Input rows:
######

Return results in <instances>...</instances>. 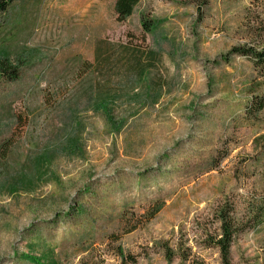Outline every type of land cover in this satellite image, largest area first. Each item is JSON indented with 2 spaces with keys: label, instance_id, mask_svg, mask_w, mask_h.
<instances>
[{
  "label": "rangeland",
  "instance_id": "obj_1",
  "mask_svg": "<svg viewBox=\"0 0 264 264\" xmlns=\"http://www.w3.org/2000/svg\"><path fill=\"white\" fill-rule=\"evenodd\" d=\"M114 2L14 0L0 13V62L18 71L0 75V264H222L211 244L228 206L241 226L231 263L258 264L264 107L246 109L264 78L229 52L264 47V0L201 13L139 0L121 22ZM130 214L141 223L125 232Z\"/></svg>",
  "mask_w": 264,
  "mask_h": 264
},
{
  "label": "trees",
  "instance_id": "obj_2",
  "mask_svg": "<svg viewBox=\"0 0 264 264\" xmlns=\"http://www.w3.org/2000/svg\"><path fill=\"white\" fill-rule=\"evenodd\" d=\"M14 0H0V13H5L8 7ZM196 4V11L201 13L202 8L207 4L208 0H192ZM139 2V0H115L114 11L116 13L117 21H124L129 17L133 11L134 6ZM141 24L143 32H149L153 27V20L147 19L144 16L141 18ZM229 55H239L246 59H249L252 63L253 69L258 77L264 78V47L255 48L249 45H236L234 46ZM18 71L8 64L6 61L0 62V75L9 80H14L17 78ZM258 83L254 84L255 86ZM255 107V111L261 110L264 107V96L257 95L254 93L251 104L247 107L246 112L249 113L251 109ZM253 148L260 155L264 156V131L256 135L253 139ZM8 146L5 144L0 148L2 155L6 153ZM163 202L155 201L151 207L144 214L146 220H150L155 216V214L162 208ZM249 214L254 225L264 224V197L256 203L251 209ZM133 214H130L131 221L128 220L124 224L125 232H130L135 229L141 221L137 218H132ZM217 218L219 221V231L220 234L214 236L212 239V244L214 247L218 248L222 264H232L230 258V247L233 242L234 237L241 231L240 222L233 214V207L228 206L227 208H221L217 212ZM118 255L121 259H125L126 256L121 248H117ZM168 258L172 256L171 252L167 253ZM260 262L258 264H264V244L261 249Z\"/></svg>",
  "mask_w": 264,
  "mask_h": 264
}]
</instances>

######

Exercise task: Please show every line above that contains the string "rule", treating uppercase and lowercase as different.

Result below:
  "mask_svg": "<svg viewBox=\"0 0 264 264\" xmlns=\"http://www.w3.org/2000/svg\"><path fill=\"white\" fill-rule=\"evenodd\" d=\"M114 2L14 0L0 13V62L18 71L0 75V264H222L211 244L228 206L241 226L231 263L258 264L264 107L246 109L264 78L229 52L264 47V0L201 13L139 0L121 22ZM130 214L141 223L125 232Z\"/></svg>",
  "mask_svg": "<svg viewBox=\"0 0 264 264\" xmlns=\"http://www.w3.org/2000/svg\"><path fill=\"white\" fill-rule=\"evenodd\" d=\"M14 0H0V13H5L8 7ZM196 4V11L201 13L202 8L207 4L208 0H192ZM139 2V0H115L114 11L116 13L117 21H124L129 17L133 11L134 6ZM141 24L143 32H149L153 27V20L147 19L144 16L141 18ZM229 55H239L246 59H249L252 63L253 69L258 77L264 78V47L255 48L249 45H236L234 46ZM18 71L8 64L6 61L0 62V75L9 80H14L17 78ZM258 83L254 84L255 86ZM255 107V111L261 110L264 107V96L257 95L254 93L251 104L247 107L246 112L249 113L251 109ZM253 148L260 155L264 156V131L256 135L253 139ZM8 146L5 144L0 148L2 155L6 153ZM163 202L155 201L151 207L144 214L146 220H150L155 216V214L162 208ZM249 214L254 225L264 224V197L256 203L251 209ZM133 214H130L131 221L128 220L124 224L125 232H130L135 229L141 221L137 218H132ZM217 218L219 221V231L220 234L214 236L212 239V244L214 247L218 248L222 264H232L230 258V247L233 242L234 237L241 231L240 222L233 214V207L228 206L227 208H221L217 212ZM118 255L121 259H125L126 256L121 248H117ZM168 258L172 256L171 252L167 253ZM260 262L258 264H264V244L261 249Z\"/></svg>",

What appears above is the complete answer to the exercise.